Ailelerin hepsinin anne-baba ve çocuktan oluşmadığını anlatmak kızıma borcumdu. Bu kitap 2 yılımı aldı ama kelimeleri toplasam bir A4 ediyor. Şöyle bir sonuca ulaştım: Bazı çocuklar annesi, bazıları babası, bazıları her ikisiyle, bazıları büyükanne ve büyükbabasıyla, bazıları kendisi gibi çocuklarla yaşar. Bu kitabı çok önemsiyorum. Pek çok insan, pedagog, psikolog beni arayıp, teşekkür etti. Sosyal medyadan ulaştılar. Burada edebiyatın gücünü gördüm.

KENDİ HİKAYEMİ YAZMAK İSTİYORUM

Yapı Kredi Yayınları'nda 3 kitabım, Yakın Kitabevi'nde 1 kitabım bekliyor. 4 yeni kitabım geliyor.
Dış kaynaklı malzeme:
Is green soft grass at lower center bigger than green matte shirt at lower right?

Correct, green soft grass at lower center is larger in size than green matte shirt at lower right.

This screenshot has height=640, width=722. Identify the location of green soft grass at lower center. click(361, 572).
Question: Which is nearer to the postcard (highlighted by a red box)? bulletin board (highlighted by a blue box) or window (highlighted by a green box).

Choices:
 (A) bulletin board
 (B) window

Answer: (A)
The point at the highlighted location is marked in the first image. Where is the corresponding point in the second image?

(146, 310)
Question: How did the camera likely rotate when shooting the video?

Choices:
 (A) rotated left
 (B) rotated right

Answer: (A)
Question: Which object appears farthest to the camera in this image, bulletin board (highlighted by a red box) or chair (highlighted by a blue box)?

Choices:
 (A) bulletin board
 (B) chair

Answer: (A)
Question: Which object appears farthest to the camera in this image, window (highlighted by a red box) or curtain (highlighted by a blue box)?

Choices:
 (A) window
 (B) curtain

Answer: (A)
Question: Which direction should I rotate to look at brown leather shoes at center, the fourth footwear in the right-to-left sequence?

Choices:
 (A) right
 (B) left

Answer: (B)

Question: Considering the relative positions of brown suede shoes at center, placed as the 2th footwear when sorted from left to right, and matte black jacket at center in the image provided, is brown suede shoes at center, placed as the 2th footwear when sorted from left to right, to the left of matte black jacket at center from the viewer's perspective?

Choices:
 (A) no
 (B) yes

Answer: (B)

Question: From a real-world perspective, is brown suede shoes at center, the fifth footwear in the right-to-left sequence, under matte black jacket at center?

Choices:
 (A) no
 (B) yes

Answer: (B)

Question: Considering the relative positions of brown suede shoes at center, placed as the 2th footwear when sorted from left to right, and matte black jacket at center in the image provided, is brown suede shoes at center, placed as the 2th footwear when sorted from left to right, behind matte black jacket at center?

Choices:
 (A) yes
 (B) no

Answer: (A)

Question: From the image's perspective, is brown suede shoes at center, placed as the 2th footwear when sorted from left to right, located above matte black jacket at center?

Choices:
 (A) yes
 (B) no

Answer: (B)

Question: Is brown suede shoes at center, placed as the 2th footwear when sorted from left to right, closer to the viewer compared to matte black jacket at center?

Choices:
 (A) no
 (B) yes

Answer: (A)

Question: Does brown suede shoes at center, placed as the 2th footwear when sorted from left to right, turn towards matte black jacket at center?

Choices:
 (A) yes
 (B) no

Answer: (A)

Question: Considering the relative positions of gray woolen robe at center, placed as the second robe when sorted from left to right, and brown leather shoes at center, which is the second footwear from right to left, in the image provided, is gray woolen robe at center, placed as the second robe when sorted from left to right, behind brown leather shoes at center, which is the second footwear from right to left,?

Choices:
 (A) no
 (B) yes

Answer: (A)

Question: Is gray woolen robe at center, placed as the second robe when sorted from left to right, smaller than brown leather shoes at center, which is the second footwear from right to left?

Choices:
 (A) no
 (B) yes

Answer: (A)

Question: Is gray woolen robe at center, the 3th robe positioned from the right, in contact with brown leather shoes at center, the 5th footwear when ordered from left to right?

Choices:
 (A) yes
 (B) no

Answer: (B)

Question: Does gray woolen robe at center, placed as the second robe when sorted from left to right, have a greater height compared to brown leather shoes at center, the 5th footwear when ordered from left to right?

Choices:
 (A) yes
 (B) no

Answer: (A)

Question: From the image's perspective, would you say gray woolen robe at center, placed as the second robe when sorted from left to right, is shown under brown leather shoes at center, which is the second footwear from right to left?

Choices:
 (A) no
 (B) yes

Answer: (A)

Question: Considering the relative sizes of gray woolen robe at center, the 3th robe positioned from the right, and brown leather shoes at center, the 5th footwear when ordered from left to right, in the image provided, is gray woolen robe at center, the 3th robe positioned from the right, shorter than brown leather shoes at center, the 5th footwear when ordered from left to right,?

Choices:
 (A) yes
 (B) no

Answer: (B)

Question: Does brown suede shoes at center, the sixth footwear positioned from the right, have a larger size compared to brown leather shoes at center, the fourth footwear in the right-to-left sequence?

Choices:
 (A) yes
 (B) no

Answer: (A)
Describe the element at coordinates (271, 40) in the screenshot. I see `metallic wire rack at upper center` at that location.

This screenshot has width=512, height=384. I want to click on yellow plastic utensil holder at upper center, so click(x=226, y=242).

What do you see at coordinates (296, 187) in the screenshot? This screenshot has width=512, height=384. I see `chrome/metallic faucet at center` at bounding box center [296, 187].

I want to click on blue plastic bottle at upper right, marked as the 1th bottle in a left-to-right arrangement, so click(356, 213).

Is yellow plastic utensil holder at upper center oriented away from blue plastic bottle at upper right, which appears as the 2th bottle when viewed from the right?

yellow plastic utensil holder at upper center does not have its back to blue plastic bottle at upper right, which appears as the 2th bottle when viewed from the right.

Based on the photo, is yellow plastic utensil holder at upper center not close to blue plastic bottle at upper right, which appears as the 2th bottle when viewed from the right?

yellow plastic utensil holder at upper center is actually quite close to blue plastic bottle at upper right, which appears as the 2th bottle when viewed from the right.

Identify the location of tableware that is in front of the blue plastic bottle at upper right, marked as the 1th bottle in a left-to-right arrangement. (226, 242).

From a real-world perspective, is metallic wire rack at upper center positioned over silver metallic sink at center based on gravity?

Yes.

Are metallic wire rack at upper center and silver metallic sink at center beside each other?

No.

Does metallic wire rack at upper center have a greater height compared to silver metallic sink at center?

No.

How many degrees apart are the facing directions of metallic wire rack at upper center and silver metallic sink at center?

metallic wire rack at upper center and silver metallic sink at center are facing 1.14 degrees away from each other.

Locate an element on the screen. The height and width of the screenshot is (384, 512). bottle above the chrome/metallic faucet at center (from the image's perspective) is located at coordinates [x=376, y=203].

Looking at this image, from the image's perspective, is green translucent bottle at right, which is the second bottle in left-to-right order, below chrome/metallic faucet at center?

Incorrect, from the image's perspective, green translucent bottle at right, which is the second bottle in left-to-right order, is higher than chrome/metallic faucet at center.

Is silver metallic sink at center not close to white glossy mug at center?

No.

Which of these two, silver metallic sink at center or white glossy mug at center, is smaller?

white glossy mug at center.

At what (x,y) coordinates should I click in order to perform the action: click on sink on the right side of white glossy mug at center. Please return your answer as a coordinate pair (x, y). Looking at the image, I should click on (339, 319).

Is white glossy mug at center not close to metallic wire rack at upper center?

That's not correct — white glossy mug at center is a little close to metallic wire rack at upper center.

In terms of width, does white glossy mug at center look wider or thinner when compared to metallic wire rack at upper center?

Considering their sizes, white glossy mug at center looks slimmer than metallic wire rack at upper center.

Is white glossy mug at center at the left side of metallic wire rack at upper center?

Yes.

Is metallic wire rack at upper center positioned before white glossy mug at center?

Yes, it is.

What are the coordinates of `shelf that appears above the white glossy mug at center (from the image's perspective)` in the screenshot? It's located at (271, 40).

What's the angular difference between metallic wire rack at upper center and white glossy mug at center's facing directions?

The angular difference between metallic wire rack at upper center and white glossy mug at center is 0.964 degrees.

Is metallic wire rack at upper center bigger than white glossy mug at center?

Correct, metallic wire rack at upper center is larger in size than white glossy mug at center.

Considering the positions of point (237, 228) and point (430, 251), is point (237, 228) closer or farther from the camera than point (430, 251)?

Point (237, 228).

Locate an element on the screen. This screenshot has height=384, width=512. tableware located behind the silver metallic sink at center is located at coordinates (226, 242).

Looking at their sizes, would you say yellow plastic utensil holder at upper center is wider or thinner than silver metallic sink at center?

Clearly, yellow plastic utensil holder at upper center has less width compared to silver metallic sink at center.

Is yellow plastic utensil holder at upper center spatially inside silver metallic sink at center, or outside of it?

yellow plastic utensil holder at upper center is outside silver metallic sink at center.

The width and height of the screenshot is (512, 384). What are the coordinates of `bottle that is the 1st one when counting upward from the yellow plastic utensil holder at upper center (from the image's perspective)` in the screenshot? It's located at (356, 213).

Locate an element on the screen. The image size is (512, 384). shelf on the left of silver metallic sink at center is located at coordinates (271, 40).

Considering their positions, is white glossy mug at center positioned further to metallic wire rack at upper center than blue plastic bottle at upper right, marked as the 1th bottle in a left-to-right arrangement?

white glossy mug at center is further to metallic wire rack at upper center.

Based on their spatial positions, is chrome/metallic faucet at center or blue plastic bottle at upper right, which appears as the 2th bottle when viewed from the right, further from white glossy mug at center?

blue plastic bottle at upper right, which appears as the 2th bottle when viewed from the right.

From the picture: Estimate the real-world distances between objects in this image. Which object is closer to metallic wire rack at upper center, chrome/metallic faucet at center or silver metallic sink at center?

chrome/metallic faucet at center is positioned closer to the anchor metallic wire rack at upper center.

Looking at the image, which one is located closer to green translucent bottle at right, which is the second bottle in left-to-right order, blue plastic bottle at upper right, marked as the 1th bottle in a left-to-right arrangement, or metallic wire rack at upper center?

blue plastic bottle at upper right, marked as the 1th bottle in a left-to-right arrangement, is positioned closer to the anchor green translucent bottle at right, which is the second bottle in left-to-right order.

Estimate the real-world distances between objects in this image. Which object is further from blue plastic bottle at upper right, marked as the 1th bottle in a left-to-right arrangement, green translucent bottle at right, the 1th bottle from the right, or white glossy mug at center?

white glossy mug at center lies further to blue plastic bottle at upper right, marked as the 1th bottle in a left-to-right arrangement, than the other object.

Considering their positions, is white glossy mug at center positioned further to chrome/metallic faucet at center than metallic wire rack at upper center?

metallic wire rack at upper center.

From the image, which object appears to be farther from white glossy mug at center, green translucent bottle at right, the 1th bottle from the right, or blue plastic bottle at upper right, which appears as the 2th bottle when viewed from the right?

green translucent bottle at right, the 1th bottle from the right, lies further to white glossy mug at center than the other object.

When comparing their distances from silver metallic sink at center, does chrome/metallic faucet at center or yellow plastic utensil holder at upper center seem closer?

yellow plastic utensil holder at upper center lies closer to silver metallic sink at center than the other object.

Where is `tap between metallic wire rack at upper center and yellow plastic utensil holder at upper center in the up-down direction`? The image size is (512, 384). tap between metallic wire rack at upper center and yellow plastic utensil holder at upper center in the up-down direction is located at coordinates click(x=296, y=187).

Yeni bir çocuk romanı yazmaya başladım. Çocuk kitapları yazıyorum diye 'Üzülme ilerde roman da yazarsın' diyenler oluyor. 'Büyüdüm, roman da yazabiliyorum' diyebilmek istiyorum. Bu ilginç bir bakış açısı. Aslında kendi hikayemi yazma hayalim var. Bunu kendim için yapmak istiyorum.

Türkiye'de yazarlık iş gibi görülmüyor. Bu işin profesyonel meslek olduğunu ofis tuttum, yazma amaçlı kullanmaya başladım. Sonra Şiir İletişim yanıma geldi. Onur Öztepe seramik sanatçısı o geldi. Fikir Gazetesi'nin bazı çekimleri burada oluyor. Burası kollektif bir alan oldu. Çocuklara yazma, yetişkinlere de çocuk kitapları yazma atölyeleri düzenliyorum. Online da yapıyorum.